« Ce gouvernement, je le caractérise d’un mot : la police partout, la justice nulle part. » La citation de Victor Hugo garde son entière actualité aux lendemains des attentats qui ont frappé Paris. Le gouvernement a décidé d’abuser de l’état d’urgence menaçant les libertés fondamentales qui sont pourtant le ciment de la République. Plus que jamais, les citoyens doivent avoir libre cours à l’expression pour, collectivement, réfléchir et débattre dans le désastre social qui secoue le pays depuis de trop nombreuses années.
« Aujourd’hui, la réalité, dans ce qu’elle a de plus cruel et de plus injuste, a donc repris ses droits en France, secouant par la même occasion les autres régimes européens. Et cette fois, ça nous a fait l’effet d’une gueule de bois un lendemain de cuite », écrit Le Comptoir pour qui « tout à coup, la vérité nous pète à la figure : notre société de confort pourrait bel et bien disparaître et la terreur devenir quotidienne. » Les attentats survenus le 13 novembre dernier à Paris ont fait trembler les fondements de notre République. Comment a-t-on pu en arriver là ? « Évidemment, la question sociale n’explique pas tout », répond le site Internet pour qui « la balayer d’un revers de main est aussi stupide que d’en faire la seule clé de compréhension du phénomène du terrorisme. Par-delà les éloges à la diversité – souvent le fait d’une nouvelle petite bourgeoisie pour qui multiculturalisme rime avec kebabs, sushis et le rayon “musique du monde” à la Fnac –, une partie de la jeunesse française n’a connu que délit de faciès et relégation dans des ghettos où les conditions de vie se dégradent de jour en jour. » D’ailleurs, « toutes les politiques menées dans ces zones sensibles depuis trente ans n’ont fait qu’amenuiser peu à peu l’accès aux soins et aux transports, à une éducation de qualité et à des logements décents. »
Guerre sociale
La France est en guerre, c’est indéniable. Une guerre sociale produisant des millions de victimes de la pauvreté. Pour le réalisateur Patric Jean, le fait social doit être partie intégrante de la réflexion : « Il y a actuellement trois millions d’enfants qui vivent sous le seuil de pauvreté en France, au beau milieu d’une richesse ostentatoire. Combien d’entre eux finiront dans l’ultra violence, soit contre eux-mêmes, soit contre les autres via des idéologies religieuses ou politiques délirantes ? » Dans un débat public où la puissance médiatique dicte l’émotion, « il est devenu interdit de poser cette question publiquement, au risque d’être soupçonné d’entretenir une sympathie pour les terroristes. Or, il se fait que les Musulmans sont largement sur-représentés parmi les catégories les plus pauvres de la société française, là où les djihadistes recrutent. Du coup, la France se comporte vis-à-vis de certains d’entre eux comme un pays ex-colonisateur, socialement violent pour ses anciens colonisés qui continuent de subir un racisme institutionnel (on a jeté aux oubliettes la limitation des contrôles au faciès), géographique, social, économique. » Patric Jean poursuit : « Encore une fois, il ne s’agit pas de justifier l’attitude violente d’une infime minorité, mais de se questionner sans fard sur ce qui la nourrit. Et de reconnaître que cette analyse est perpétuellement dévoyée par l’ (extrême) droite pour criminaliser l’ensemble des Musulmans (et plus largement les pauvres). »

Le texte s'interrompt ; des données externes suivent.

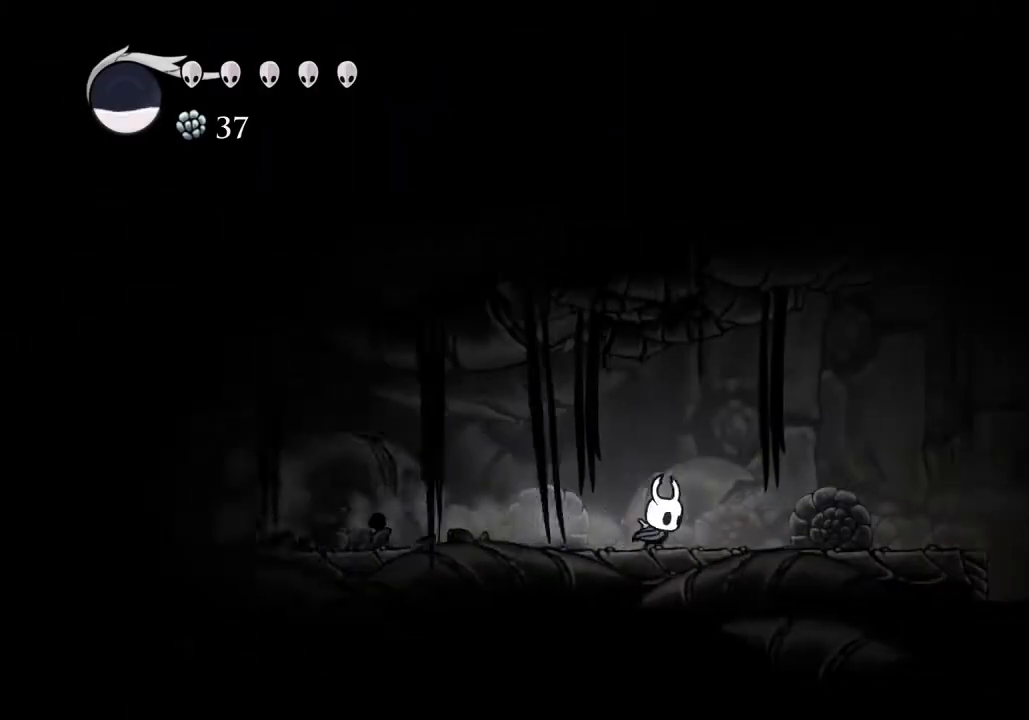
{"keys": ["a"], "events": [[133, "dash", "down"], [300, "dash", "up"], [433, "d", "up"], [467, "a", "down"]]}
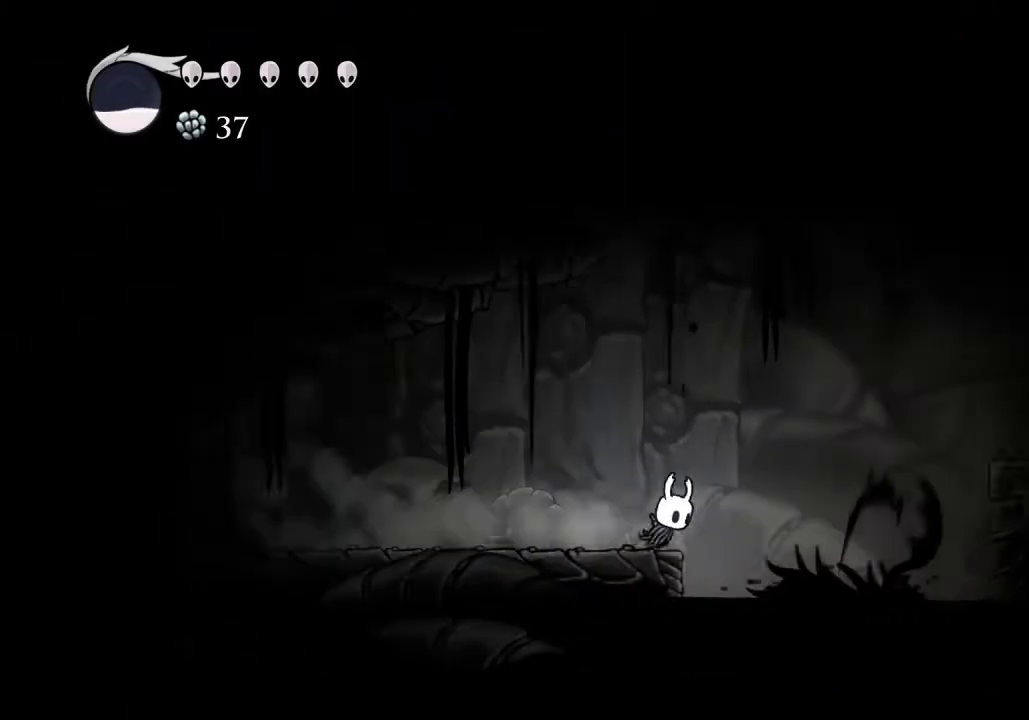
{"keys": ["d", "dash", "jump"], "events": [[33, "jump", "down"], [267, "a", "up"], [267, "d", "down"], [500, "dash", "down"]]}
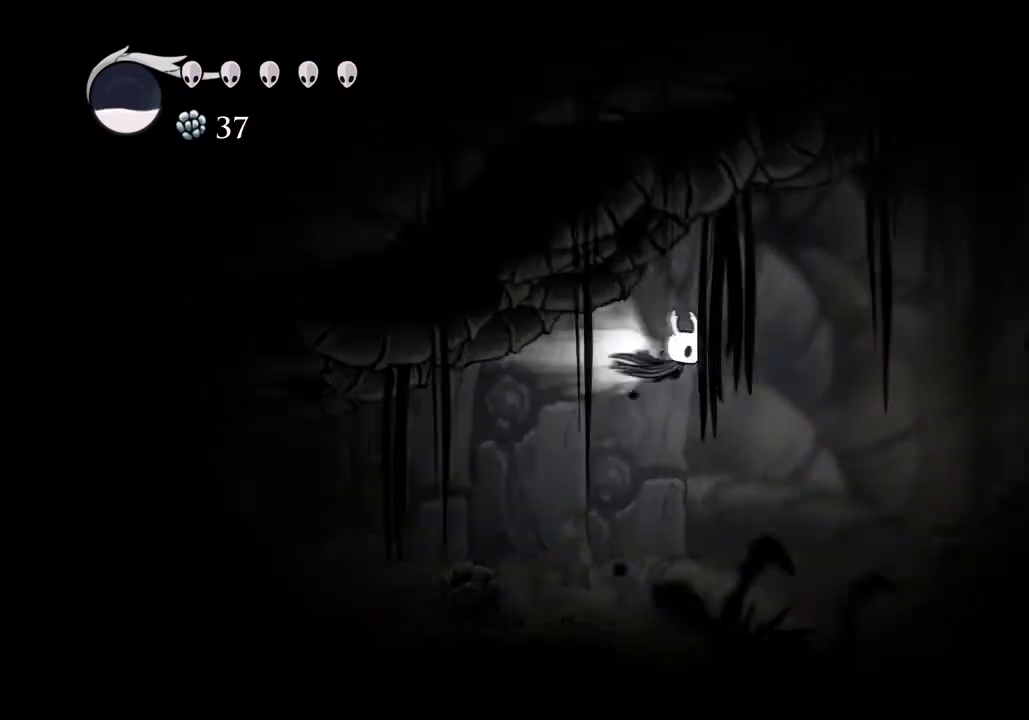
{"keys": ["d", "s"], "events": [[33, "jump", "up"], [133, "dash", "up"], [367, "jump", "down"], [467, "jump", "up"], [500, "s", "down"]]}
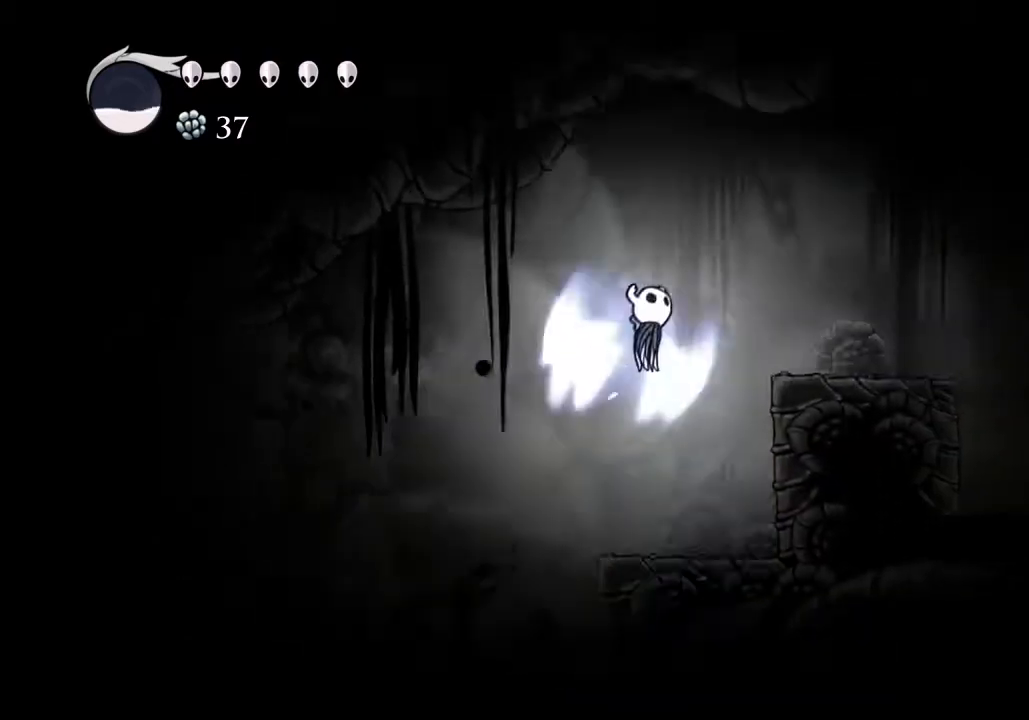
{"keys": ["d", "s"], "events": [[233, "nail", "down"], [367, "nail", "up"]]}
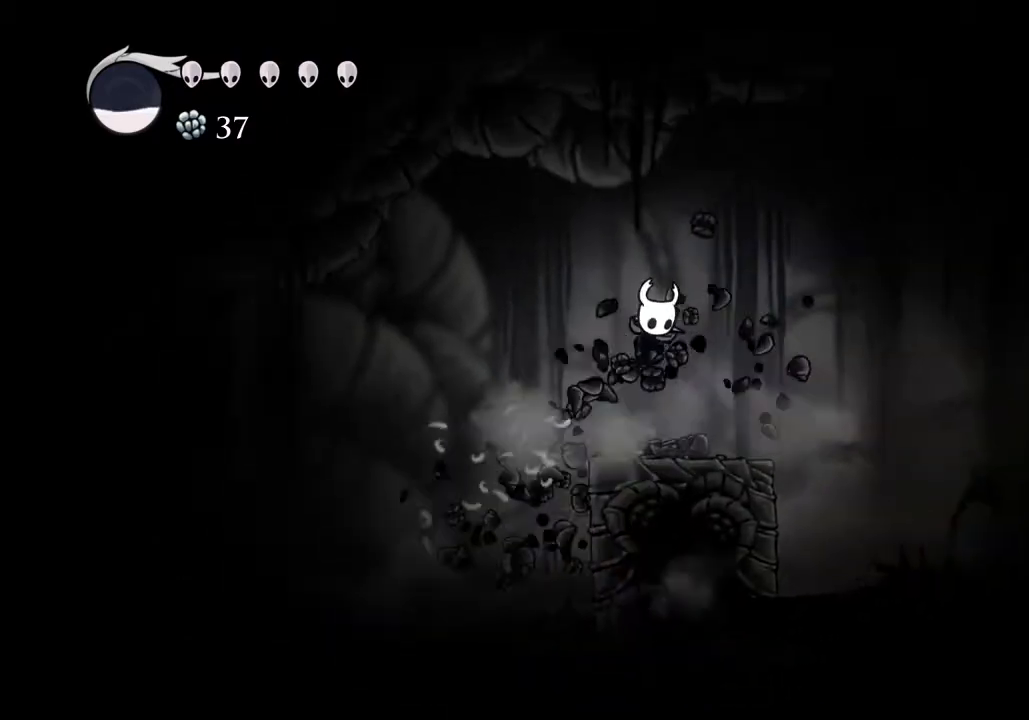
{"keys": ["d", "jump"], "events": [[67, "s", "up"], [100, "d", "up"], [200, "d", "down"], [400, "jump", "down"]]}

L’état d’urgence doit donc d’abord être social car, écrivait aussi Victor Hugo : « La question est dans ceux qui souffrent, dans ceux qui ont froid et qui ont faim. La question est là. » Une récente étude de l’Institut national de veille sanitaire dépeint la réalité de la pauvreté que vivent 3 millions d’enfants dans ce pays (Bulletin épidémiologique hebdomadaire – N° 36-37, 17 novembre 2015). Ainsi, selon l’Insee, « le nombre de personnes sans domicile vivant en France a augmenté de 50% entre 2001 et 2012 » ! L’étude montre aussi qu’il y a « une augmentation et une diversification des populations sans domicile au cours de la dernière décennie, avec notamment un accroissement des familles ayant des enfants. » Et cette précarité « a de nombreux impacts sur leur état de santé. » Ainsi, entre 2008 et 2010, on estime qu’il y a eu 6 730 décès de personnes sans domicile en France.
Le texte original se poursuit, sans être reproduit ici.